*EXERCISE AIM:*
From the Hasura caching transcript, return the stretch that begins at the words "What happens when" and stops after "in the tree.", copying it word for word.

*SOURCE PASSAGE:*

►

What happens when you add the directive to your query? To a first approximation, the approach is very, very simple. We first computer hash of the query tree, that's the AST that Hasura passes. And then we use that computered hash as a key in the cache to look up the response, so if it's there in the cache, we return that response. If it's not, we send the query to the database or data source as usual and store what we get back, the response in the cache with the same key, that's the hash. This is the first reason why caching in Hasura makes so much sense. There's no need to think about what inputs might affect the construction of an appropriate cache key Hasura already has the AST, and it already knows when two queries need different cache keys and when they won't, because all of the relevant data is right there in the tree.

Phil

5:17

And all the irrelevant data so for example, small syntactic differences, use of fragments, white space. Those have all been normalized away by the time we get to the AST that we're going to hash, so we don't need to worry about those. Since the initial release in 1.3.2 of response caching we've made a lot of progress working on this, on the server team. We can cache responses for almost any query you can think of building in Hasura. We've added basic support for integration with client side caching, as well as adding some APIs for both cache metrics and cache invalidation, so I'm going to go over each of these in turn. First let's talk about how we've been able to support caching for all the different sorts of queries that you can write in Hasura. That means queries that involve select permissions, multiple database sources, so for example, Postgres, also MS SQL, BigQuery, any of the other data sources we support. Also remote schemers, remote joins, actions and action relationships.

Phil

6:20

Anything you can query in Hasura can now be cached. How does that work? Let's look back at this outline of the approach that we use. I said the first step was to pass and hash the query AST so that we can use the hash as a cache key. Well, that's not entirely accurate, that's an approximation. In fact, what we do is to hash the elaborated query AST, so we have this process called elaboration and that involves taking the syntax of the query that the user provided and expanding it with all of the permission data attached to any of the tables involved, so two queries will only get mapped onto the same cache key, and therefore give the same response back if the elaborated query ASTs are equal. That is to say, if taking into account the permissions on the roles for any two users making a query, if after taking into account permissions, the queries are still identical, then we can share the responses in the cache.

◄

*RECORDED INFORMATION:*
►

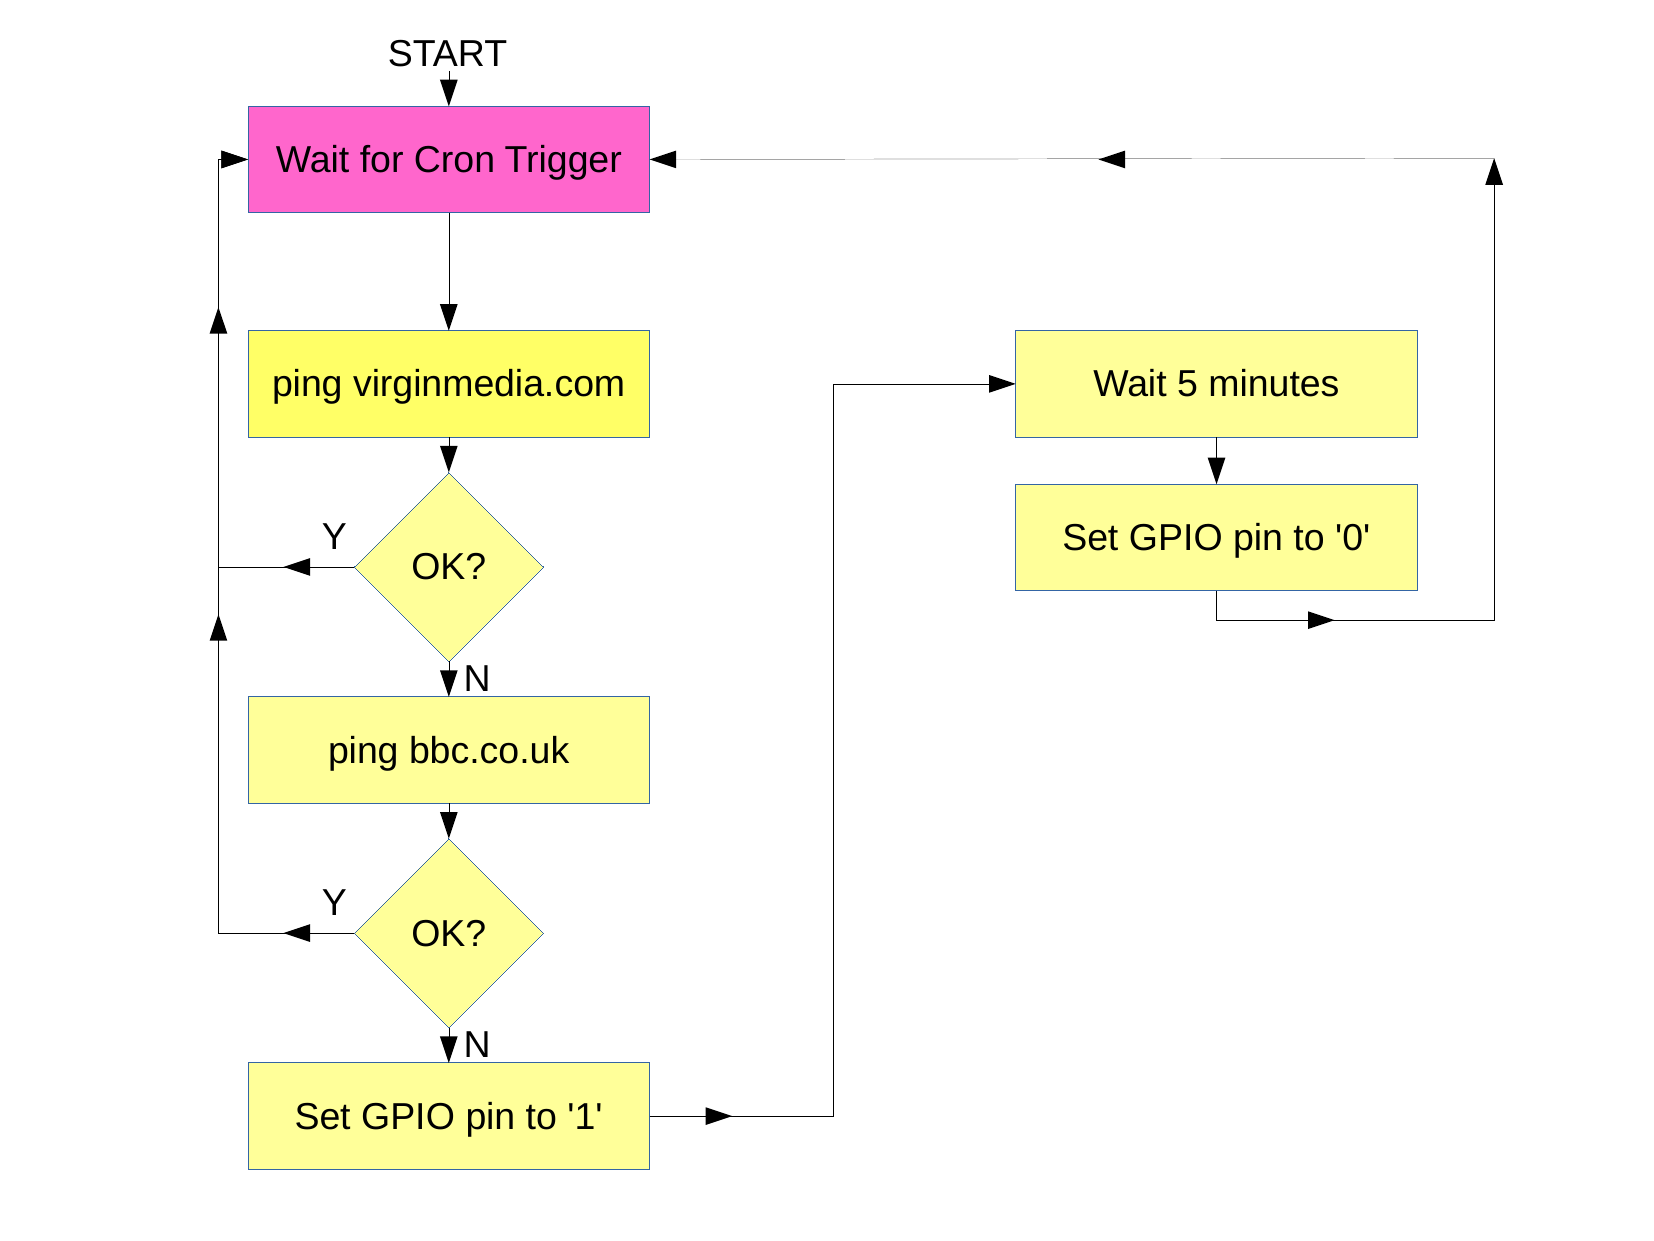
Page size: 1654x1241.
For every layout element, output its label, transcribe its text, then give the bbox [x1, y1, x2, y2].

◄

*EXERCISE RESULT:*
What happens when you add the directive to your query? To a first approximation, the approach is very, very simple. We first computer hash of the query tree, that's the AST that Hasura passes. And then we use that computered hash as a key in the cache to look up the response, so if it's there in the cache, we return that response. If it's not, we send the query to the database or data source as usual and store what we get back, the response in the cache with the same key, that's the hash. This is the first reason why caching in Hasura makes so much sense. There's no need to think about what inputs might affect the construction of an appropriate cache key Hasura already has the AST, and it already knows when two queries need different cache keys and when they won't, because all of the relevant data is right there in the tree.